Mantive-me com ela no colo sentada e aguardei que o aumento do débito de oxigénio a ajudasse. A questão é que o tempo ia passando e não via melhoras nenhumas. Continuava tudo na mesma. Ela não dormia e por muito ridículo que isto possa parecer os olhinhos dela não se desviavam dos meus e parecia que estava a pedir-me ajuda. As saturações de oxigénio continuavam na casa dos 70/80, ela não queria mamar e eu estava cada vez com mais medo. Era visível que a minha filha não estava bem. Aguardei que viessem aspira-la mas como já tinham passado umas 2h (eram sensivelmente 4h30) e não veio ninguém voltei a tocar. O processo foi o mesmo: auxiliar, espera, enfermeiros. Com a diferença que desta vez não tive que esperar tanto tempo. Perguntei se não era melhor ser avaliada por um médico. Disseram que não era necessário e repetiram-me que todos aqueles sinais eram normais e que eu nao precisava de ficar apreensiva. Não me convenciam. A Carminho não estava bem e eu estava a entrar em pânico. Desatei a chorar. E assim fiquei, a chorar com ela no colo, até às 9h me ter entrado a enfermeira do turno da manhã no quarto. Tinha tido a pior noite da minha vida e tinha esperança que esta enfermeira nos ajudasse. 

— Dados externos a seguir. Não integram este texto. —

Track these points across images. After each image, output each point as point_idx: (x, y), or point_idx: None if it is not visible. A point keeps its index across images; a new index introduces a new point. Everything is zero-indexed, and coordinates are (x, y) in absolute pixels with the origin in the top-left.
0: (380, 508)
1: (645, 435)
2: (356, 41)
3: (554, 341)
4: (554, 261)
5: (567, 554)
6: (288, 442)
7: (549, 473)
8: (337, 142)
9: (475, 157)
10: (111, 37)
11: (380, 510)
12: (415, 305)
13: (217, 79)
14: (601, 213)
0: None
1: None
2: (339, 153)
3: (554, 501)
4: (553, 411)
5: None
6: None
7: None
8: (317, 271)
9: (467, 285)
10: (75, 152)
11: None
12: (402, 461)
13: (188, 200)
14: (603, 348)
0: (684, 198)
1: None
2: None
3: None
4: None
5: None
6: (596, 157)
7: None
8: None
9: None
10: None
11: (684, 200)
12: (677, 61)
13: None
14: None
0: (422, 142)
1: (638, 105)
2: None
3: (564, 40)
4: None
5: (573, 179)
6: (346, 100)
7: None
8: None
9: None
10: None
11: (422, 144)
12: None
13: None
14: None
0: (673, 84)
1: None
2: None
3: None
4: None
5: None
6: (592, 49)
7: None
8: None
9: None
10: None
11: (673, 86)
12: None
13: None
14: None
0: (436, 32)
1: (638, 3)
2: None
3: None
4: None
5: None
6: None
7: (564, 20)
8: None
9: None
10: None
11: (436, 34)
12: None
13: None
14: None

Hoje sei que essa enfermeira, da qual não me consigo lembrar do rosto depois da azáfama que foi esse dia mas lembro-me perfeitamente do nome, foi um dos anjos responsáveis pela salvação da minha filha. E se não fosse ela a ter-me dado ouvidos e a ter visto que a Carminho definitivamente não estava bem, a Carminho hoje não estava cá. Não estava mesmo! Porque o que aconteceu na noite anterior levou a Carminho ao limite da vida e deixou-lhe sequelas até hoje.